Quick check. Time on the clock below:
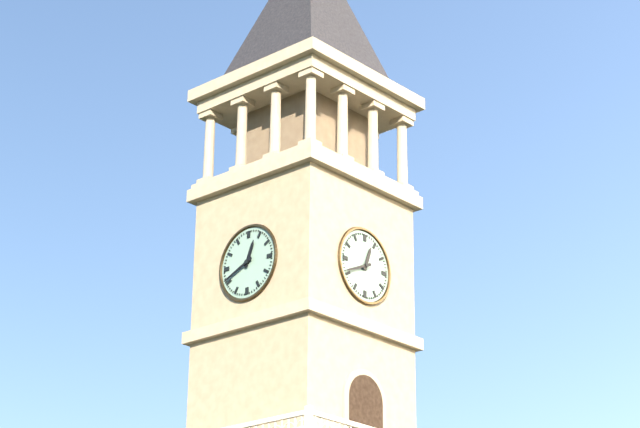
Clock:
12:41
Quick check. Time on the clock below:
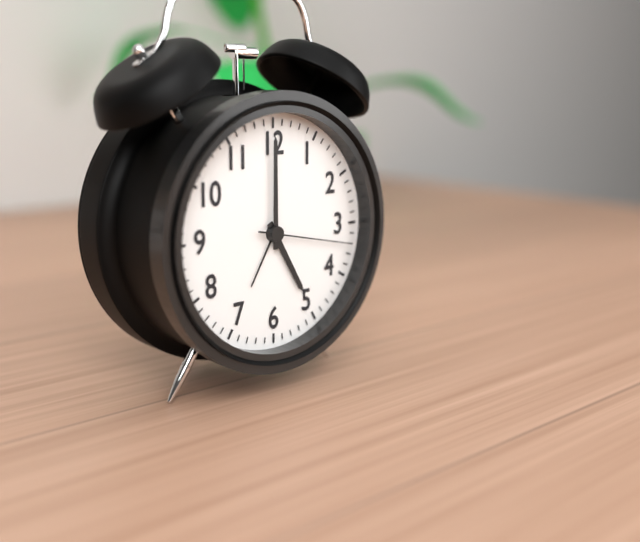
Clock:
5:00:17
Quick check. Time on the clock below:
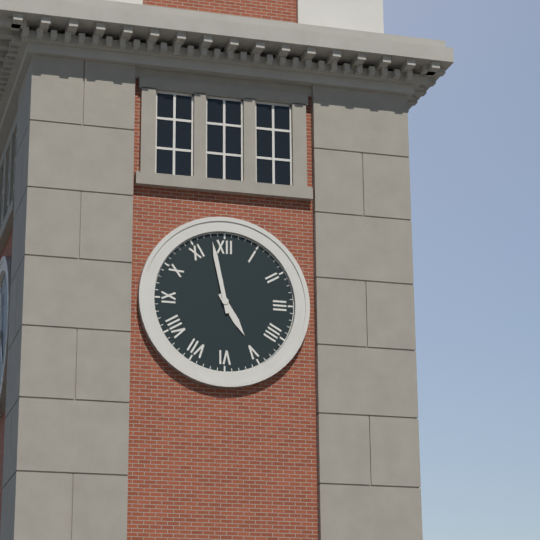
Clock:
4:58
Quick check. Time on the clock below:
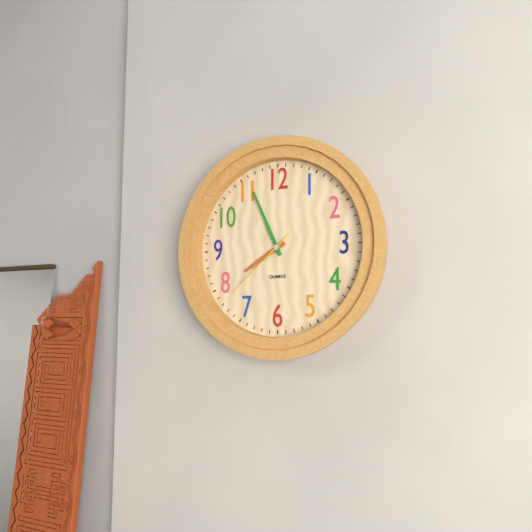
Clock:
7:56:38
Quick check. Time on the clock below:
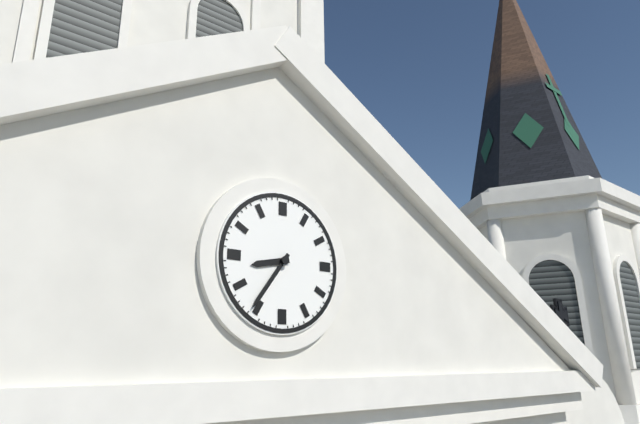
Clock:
8:36
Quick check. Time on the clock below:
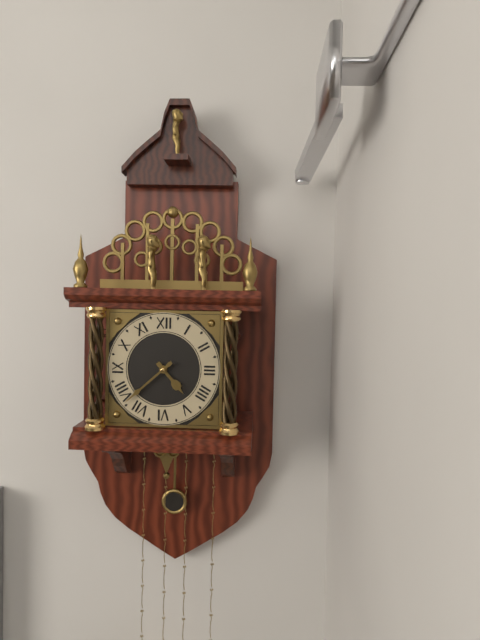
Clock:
4:38
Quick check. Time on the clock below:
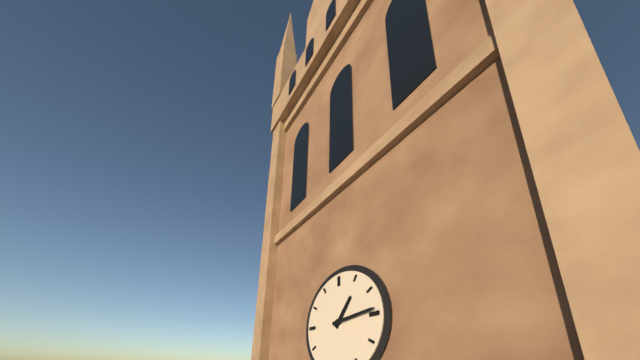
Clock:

· · ·

**Work to do**: Please copy out every entry above word for word, omitting the pictures.

**Solution**:
Quick check. Time on the clock below:
Clock:
12:41
Quick check. Time on the clock below:
Clock:
5:00:17
Quick check. Time on the clock below:
Clock:
4:58
Quick check. Time on the clock below:
Clock:
7:56:38
Quick check. Time on the clock below:
Clock:
8:36
Quick check. Time on the clock below:
Clock:
4:38
Quick check. Time on the clock below:
Clock:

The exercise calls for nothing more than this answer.